◆ Document segment
---

But let's assume you want the colored shapes below the text have hole just at the same place where the text is:
The text object is selected and copied to the clipboard to keep it safe. The colored shapes are grouped.
Both the group and the text is selected and the Transparency panel menu function "Make Opacity Mask" is applied. The text vanishes and transparent holes appear on the colored shapes. Just to show there's a hole I insert an yellow background shape:
The text can be restored by pasting it in place from the clipboard. It will cover the hole exactly.
The text in the mask must be black. If it isn't, give to it black fill color after copying the original to the clipboard.
In case of error the opacity mask can be released which removes the holes. The black text appears in its original place. You can have 2 copies of the text in the same place after releasing the mask.
I've done spot UV before and you don't need to cut text from the shapes. Just leave the text (outlined) white. Printers will not print white so that is how you do it.
The next step is to duplicate the text you want as spot UV, colour it with a new spot colour (you can even rename the color as spot UV) and on the attributes panel set it to overprint. Printers will then be able to separate the colours and point the "spot uv" color to the SpotUV tray on their printers.
By separating the colours I mean, usually they separate CMYK colours, some even have a 5th tray for coating and the 6th tray will be for spotUV or foiling, etc.
This is MY experience, the printers usually tell you how they want the files to be set up. Difference between images is the layer visibility. Let me know if this makes sense.

---

◆ Saved data entries

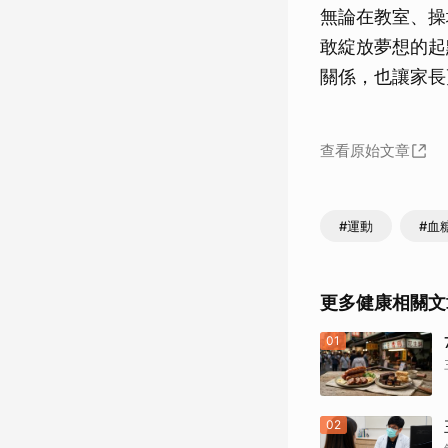
無論在教室、操
敢綻放夢想的起
關係，也讓家長
查看原始文章
#運動
#血
更多健康相關文
01
02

---

Quote the text on opacity masks and spot UV from "Both the group" up to and including "releasing the mask.". Rely only on the text on opacity masks and spot UV, not on the items.

◆ Problem solution
Both the group and the text is selected and the Transparency panel menu function "Make Opacity Mask" is applied. The text vanishes and transparent holes appear on the colored shapes. Just to show there's a hole I insert an yellow background shape:
The text can be restored by pasting it in place from the clipboard. It will cover the hole exactly.
The text in the mask must be black. If it isn't, give to it black fill color after copying the original to the clipboard.
In case of error the opacity mask can be released which removes the holes. The black text appears in its original place. You can have 2 copies of the text in the same place after releasing the mask.